After this I headed towards the Vatican museum. This is the site of the famous Sistine chapel. As I'd heard, there were big queues. To be honest, I didn't find it that bad, in the morning the queue is shaded by a large wall, and I had plenty of water, and a book to read as I waited in the queue. It was still hot however, and a lady in the queue actually collapsed in the heat and was taken away in an ambulance. After 2 and a half hours, the entrance to the museum was in sight! The museum itself was incredible, there were ancient art works, thousands of years old, from greek, roman and Eygyptian times. Sometimes I wonder if in a way, Renaissance artists almost started to worship these times, as they were discovered to be so sophisticated and had a massive influence on the innovations of the Renaissance. The museum also passed through the Boirge apartments, interesting to me, as I had just finished a book on the Boirge family.
Eventually the path through the giant museum reaches the famous Sistene chapel. It really is amazing. Painted meticulously by Michelangelo, it does kind of overwhelm the senses.
After seeing the Vatican museum I took a stroll around the Vatican gardens, had something to eat, and then I took a walk along the Tiber river towards the roman ruins. It was amazing to see such ancient constructions, two thousand years old and still standing. It was such a sophisticated civilization as well, it was amazing to see the remains of roman bathhouses where water was piped, the detailed remains of carved monuments to successful battles, the roman forum, where disputes were settled and decisions made, the temple constructed by Emperor Maximus as a tomb for his son, who died before he did - nearly 2000 years old, the temple still stands, and the lock on the bronze door still works. I also saw the huge Colosseum, the huge stadium that could hold up to 80,000 people. On my way back to the hostel the sun was getting lower across the Tiber river. I had been on my feet for 12 and a half hours and was glad to get back and put my feet up, but what a day it had been!
My friend and I decided to take the train from Florence to the walled city of Lucca for the day. Lucca is an ancient city. On fertile plains surrounded by forested hills, it was first recorded as a Ligurian settlement, then it was settled by the Etruscans, then it became a roman settlement. In the early middle ages Lucca became a prosperous trading town, but over the centuries various walls were created to keep out invaders.
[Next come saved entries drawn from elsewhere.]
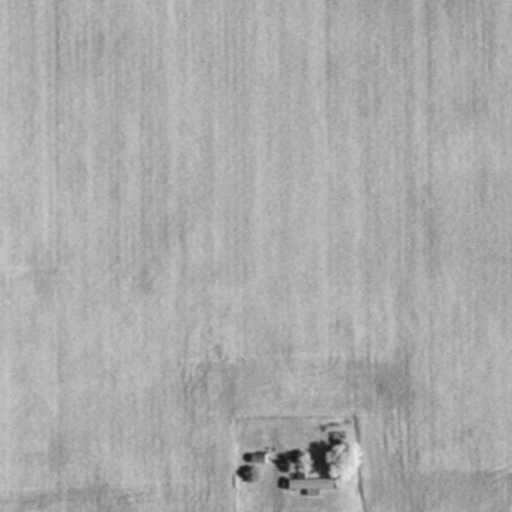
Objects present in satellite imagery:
building: (255, 458)
building: (309, 482)
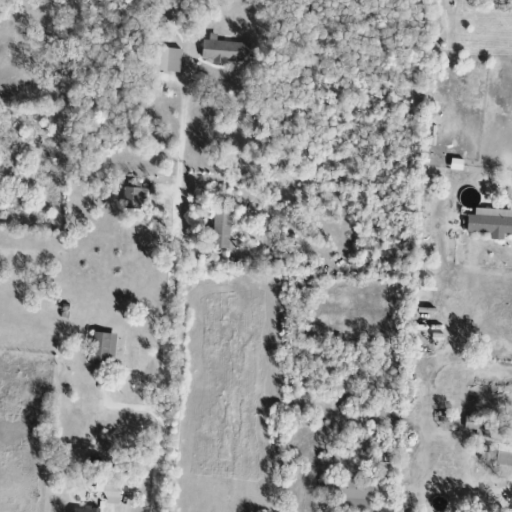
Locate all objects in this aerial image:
building: (172, 26)
building: (224, 51)
building: (167, 60)
building: (456, 164)
building: (134, 198)
building: (436, 206)
building: (490, 223)
building: (221, 228)
road: (173, 283)
building: (103, 347)
building: (447, 422)
building: (475, 424)
building: (497, 455)
building: (111, 491)
building: (350, 494)
building: (85, 510)
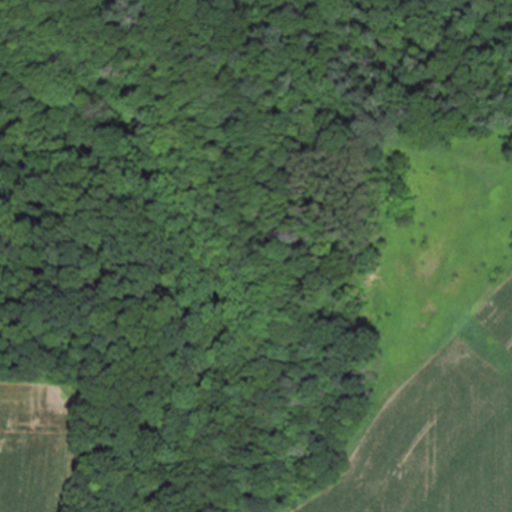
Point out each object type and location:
crop: (362, 367)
In 1605 the last phase of the large defensive walls around Lucca were completed. Unfortunately these fortifications did harm trade with the outside world a bit. Inside its walls, Lucca is like a medieval time capsule.
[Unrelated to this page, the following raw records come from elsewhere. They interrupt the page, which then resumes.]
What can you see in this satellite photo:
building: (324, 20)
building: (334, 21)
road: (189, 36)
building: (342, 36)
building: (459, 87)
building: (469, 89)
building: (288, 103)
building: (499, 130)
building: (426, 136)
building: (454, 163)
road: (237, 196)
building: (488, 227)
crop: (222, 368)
While we were there we saw the Duomo di San Martino, and we climbed up the steps to the top of the Torre Guinigi. It was a piping hot day in Lucca, and so the cool breezes at the top of the tower were just great. There are also some small trees planted on the top, which provides some shade to admire the views from.
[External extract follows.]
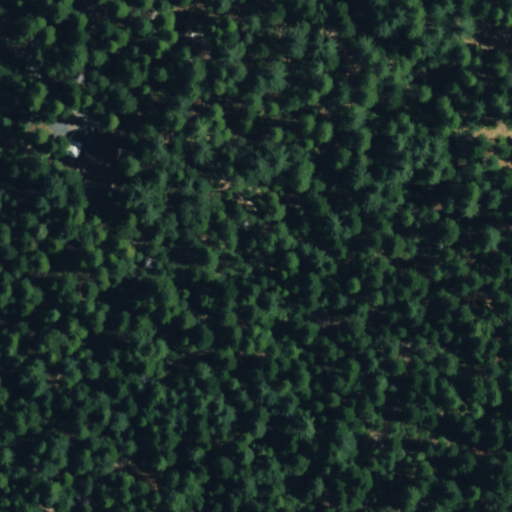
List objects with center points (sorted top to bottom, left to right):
building: (69, 149)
Back in Florence, we took a trip to one of the most famous sights in Florence, the Duomo. The cathedral of Florence, this amazing building is an incredible sight, its hard to imagine how many artisans would have been needed to create this building. The giant stone cupola (red dome) was revolutionary at the time. Views from the top of the building are spectacular, and well worth the hundreds of stairs on the way up.